Text provided:

Write an equation for each sequence.

$108$ , $120$ , $132$ , $\dots$
Hint 1(a):
A recursive formula specifies the first term, then gives a formula for each 'next term' based on the previous term.
Hint 2(a):
Identify the first term and common difference in the sequence.
Step (a):
$a_1=\text{starting value}$ ; $a_n=a_{n-1}+d$ , where $a_{n-1}$ stands for previous term and $d$ stands for the difference in the sequence.
Answer (a):
$a_1=108$ ; $a_n=a_{n-1}+12$

$\frac { 2 } { 5 }$ , $\frac { 4 } { 5 }$ , $\frac { 8 } { 5 }$ , $\dots$
Hint (b):
Find the pattern in the sequence. What do you have to multiply by in order to get to the next term?

Exercise task 1: Give again the part of the sequence exercise between "Write an equation" and "the previous term.", inclusive.
Exercise task 2: In the sequence exercise, what does Hint 1(a) say a recursive formula specifies before giving a rule for each next term?
Exercise task 3: Pick up the sequence exercise after its final line and write the part that comes next.

Recorded data:
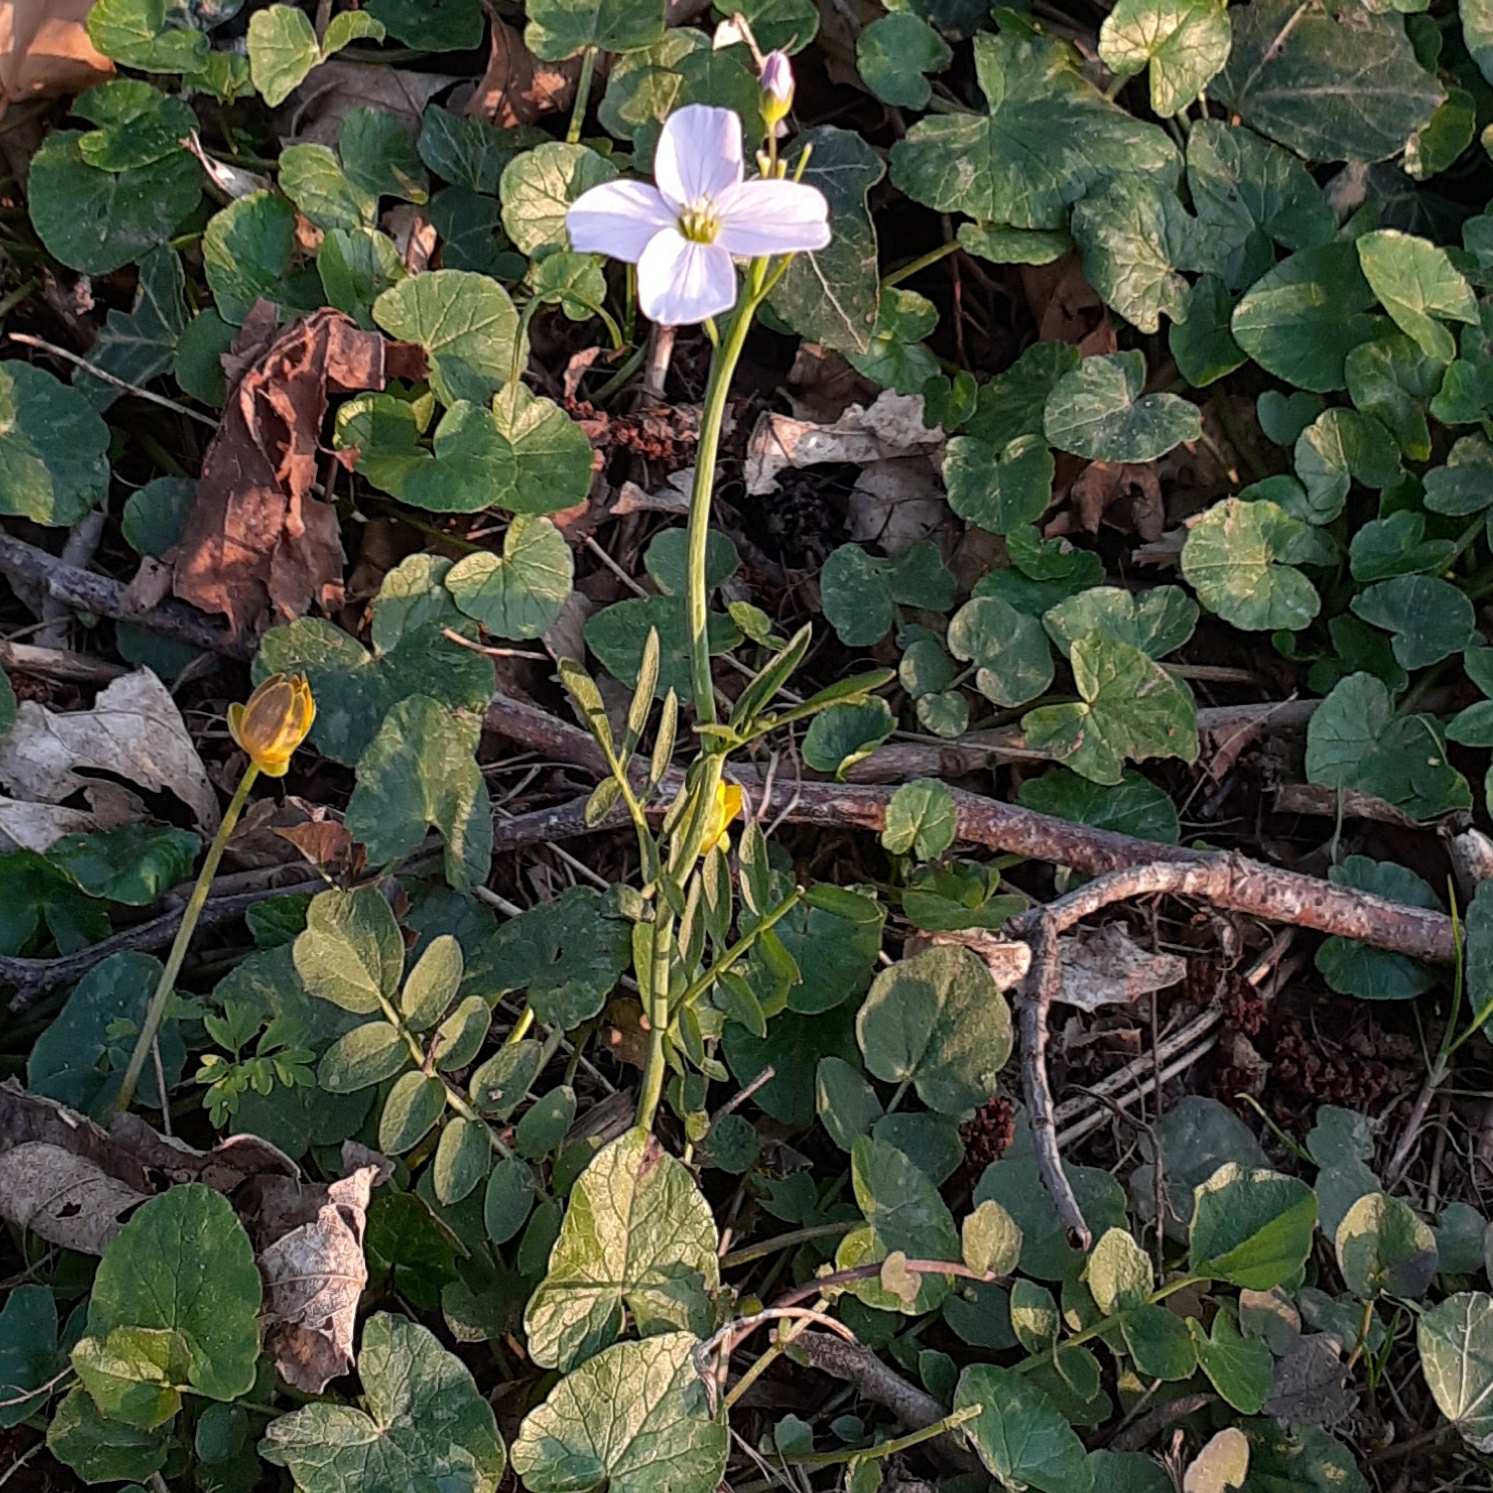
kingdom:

Task result 1:
Write an equation for each sequence.

$108$ , $120$ , $132$ , $\dots$
Hint 1(a):
A recursive formula specifies the first term, then gives a formula for each 'next term' based on the previous term.

Task result 2: The first term.

Task result 3:
Step (b):
$a_1=\text{starting value}$ ; $a_n=(a_{n-1})(r)$ , where $a_{n-1}$ stands for the previous term and " $r$ " stands for the the common ratio (multiplier) in the sequence
Answer (b):
$a_1=\frac{2}{5}$ ; $a_n=(a_{n-1})(2)$

$3741$ , $3702$ , $3663$ , $\dots$
Hint (c):
The general equation for an arithmetic sequence is $a(n)=d(n-1)+a_1$ , where $n=\text{position}$ in the sequence, $d$ is the difference, and $a_1$ is the starting value.
Answer (c):
$a(n)=39(n-1)+3741$

$117$ , $23.4$ , $4.68$ , $\dots$
Hint (d):
Find the common ratio (multiplier) in the sequence.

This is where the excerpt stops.